> _TASK GOAL_: Filter the entries below down to the lines that hold "oder".

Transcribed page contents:
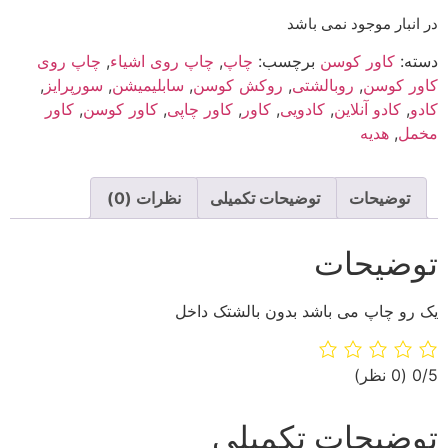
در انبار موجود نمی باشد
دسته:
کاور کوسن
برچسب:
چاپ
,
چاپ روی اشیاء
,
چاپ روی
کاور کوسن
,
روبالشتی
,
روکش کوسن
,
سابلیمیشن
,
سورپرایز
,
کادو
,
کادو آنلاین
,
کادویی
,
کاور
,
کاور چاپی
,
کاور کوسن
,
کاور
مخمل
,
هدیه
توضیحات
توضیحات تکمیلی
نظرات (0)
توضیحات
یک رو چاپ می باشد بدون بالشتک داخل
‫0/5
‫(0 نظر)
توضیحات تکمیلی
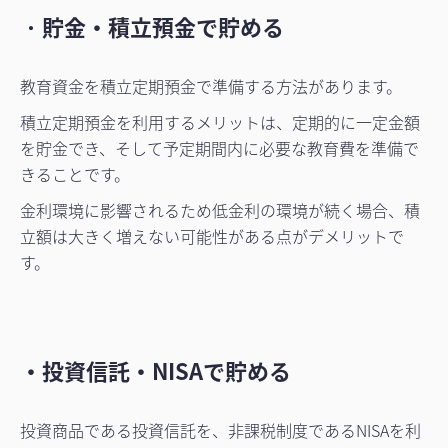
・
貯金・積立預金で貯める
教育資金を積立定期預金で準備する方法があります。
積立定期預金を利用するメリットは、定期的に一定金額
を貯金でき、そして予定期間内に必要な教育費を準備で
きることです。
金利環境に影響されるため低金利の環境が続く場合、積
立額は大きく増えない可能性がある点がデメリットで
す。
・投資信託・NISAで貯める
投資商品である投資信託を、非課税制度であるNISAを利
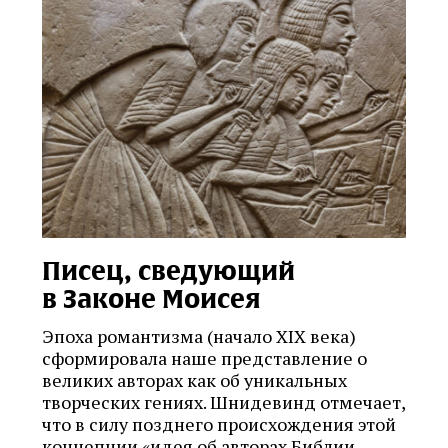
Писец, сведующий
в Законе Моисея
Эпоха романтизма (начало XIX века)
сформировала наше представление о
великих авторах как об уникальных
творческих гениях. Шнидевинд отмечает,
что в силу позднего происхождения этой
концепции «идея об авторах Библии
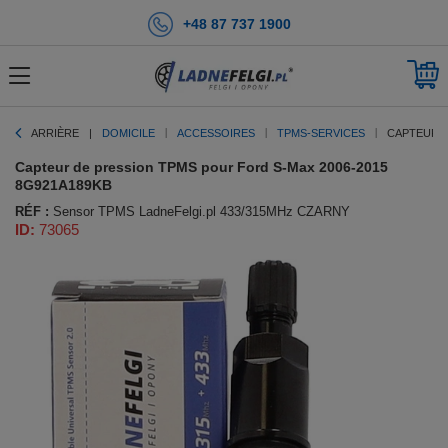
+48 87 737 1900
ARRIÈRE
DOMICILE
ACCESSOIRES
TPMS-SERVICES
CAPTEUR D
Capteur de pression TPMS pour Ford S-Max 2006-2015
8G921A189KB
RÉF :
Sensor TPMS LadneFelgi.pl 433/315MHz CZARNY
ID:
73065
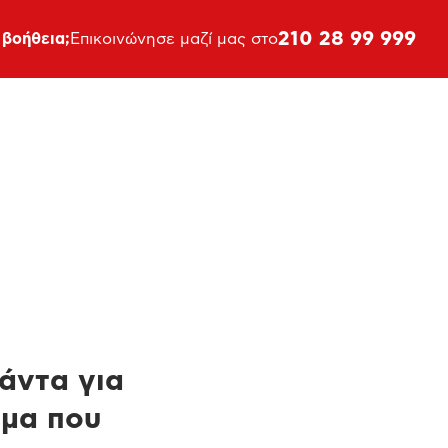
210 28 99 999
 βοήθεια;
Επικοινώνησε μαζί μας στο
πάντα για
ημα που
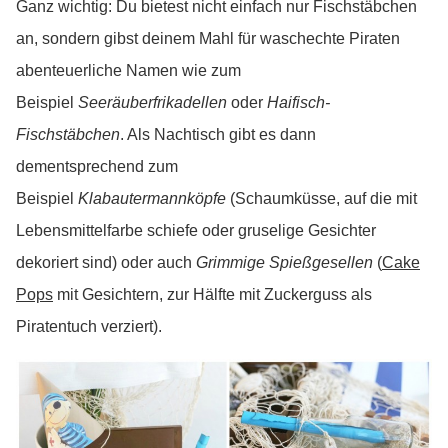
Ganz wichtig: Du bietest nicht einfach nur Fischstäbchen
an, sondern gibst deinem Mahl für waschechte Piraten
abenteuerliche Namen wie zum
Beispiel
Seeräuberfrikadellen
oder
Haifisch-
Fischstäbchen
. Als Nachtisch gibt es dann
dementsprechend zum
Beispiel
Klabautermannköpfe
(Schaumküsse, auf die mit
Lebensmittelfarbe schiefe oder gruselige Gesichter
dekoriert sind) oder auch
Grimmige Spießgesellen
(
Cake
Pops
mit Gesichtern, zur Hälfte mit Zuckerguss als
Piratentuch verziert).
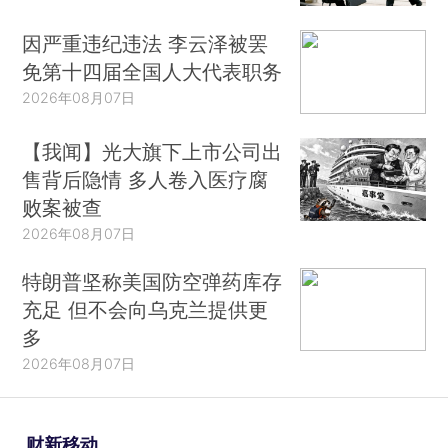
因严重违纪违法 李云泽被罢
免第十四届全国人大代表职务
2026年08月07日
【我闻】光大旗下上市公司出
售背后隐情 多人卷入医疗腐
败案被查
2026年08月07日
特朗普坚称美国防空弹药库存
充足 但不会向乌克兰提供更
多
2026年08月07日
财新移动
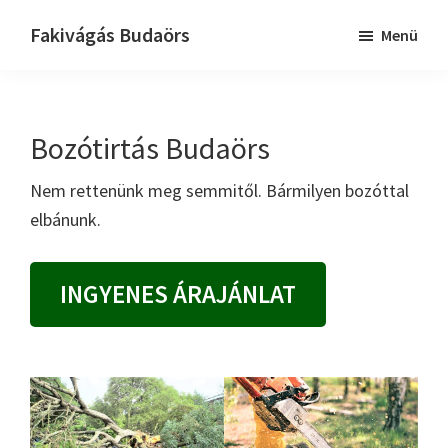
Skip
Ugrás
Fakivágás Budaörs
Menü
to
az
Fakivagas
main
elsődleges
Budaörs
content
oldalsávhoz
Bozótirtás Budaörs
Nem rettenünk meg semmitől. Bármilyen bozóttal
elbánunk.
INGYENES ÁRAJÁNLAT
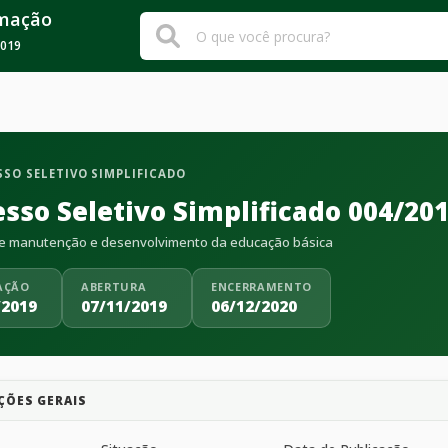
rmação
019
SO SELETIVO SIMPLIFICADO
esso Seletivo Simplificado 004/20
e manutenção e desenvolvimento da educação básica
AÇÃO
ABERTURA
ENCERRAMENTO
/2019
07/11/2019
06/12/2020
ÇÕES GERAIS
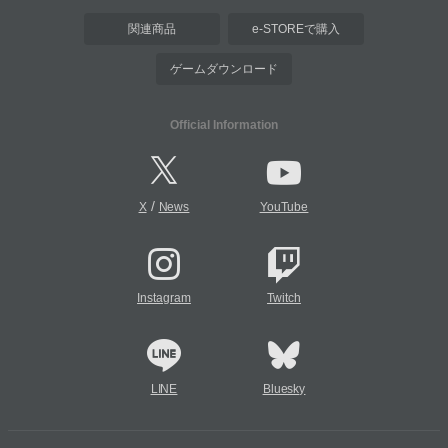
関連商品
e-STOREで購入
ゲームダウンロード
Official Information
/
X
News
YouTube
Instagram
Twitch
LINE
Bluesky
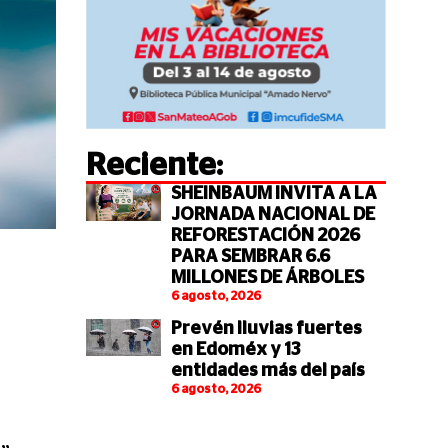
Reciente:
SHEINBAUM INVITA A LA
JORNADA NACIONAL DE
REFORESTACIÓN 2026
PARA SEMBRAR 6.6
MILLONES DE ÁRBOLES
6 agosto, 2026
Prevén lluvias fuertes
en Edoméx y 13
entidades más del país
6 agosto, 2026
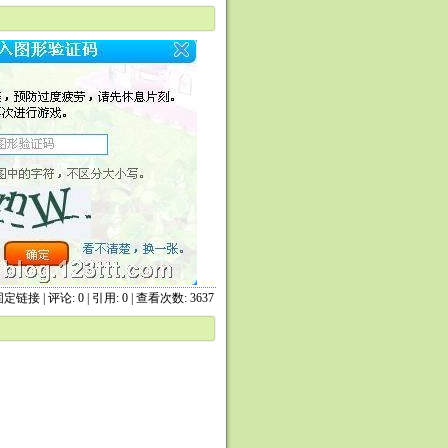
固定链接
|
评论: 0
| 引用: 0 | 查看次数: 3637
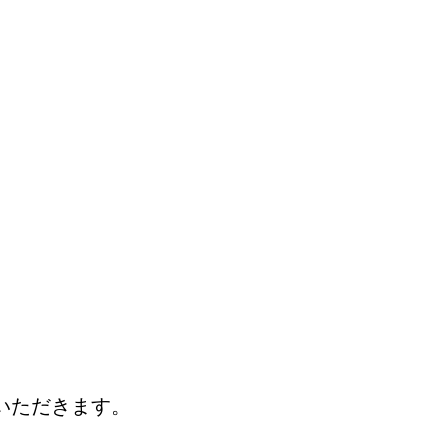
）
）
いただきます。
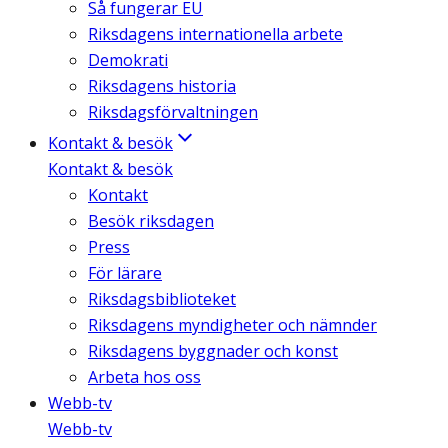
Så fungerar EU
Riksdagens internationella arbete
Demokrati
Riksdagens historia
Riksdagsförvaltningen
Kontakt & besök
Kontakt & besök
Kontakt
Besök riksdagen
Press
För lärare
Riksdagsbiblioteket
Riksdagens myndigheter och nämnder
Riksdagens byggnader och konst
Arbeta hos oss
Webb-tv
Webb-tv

> _WRITTEN RESPONSE_:
oder
Lebensmittelfarbe schiefe oder gruselige Gesichter
dekoriert sind) oder auch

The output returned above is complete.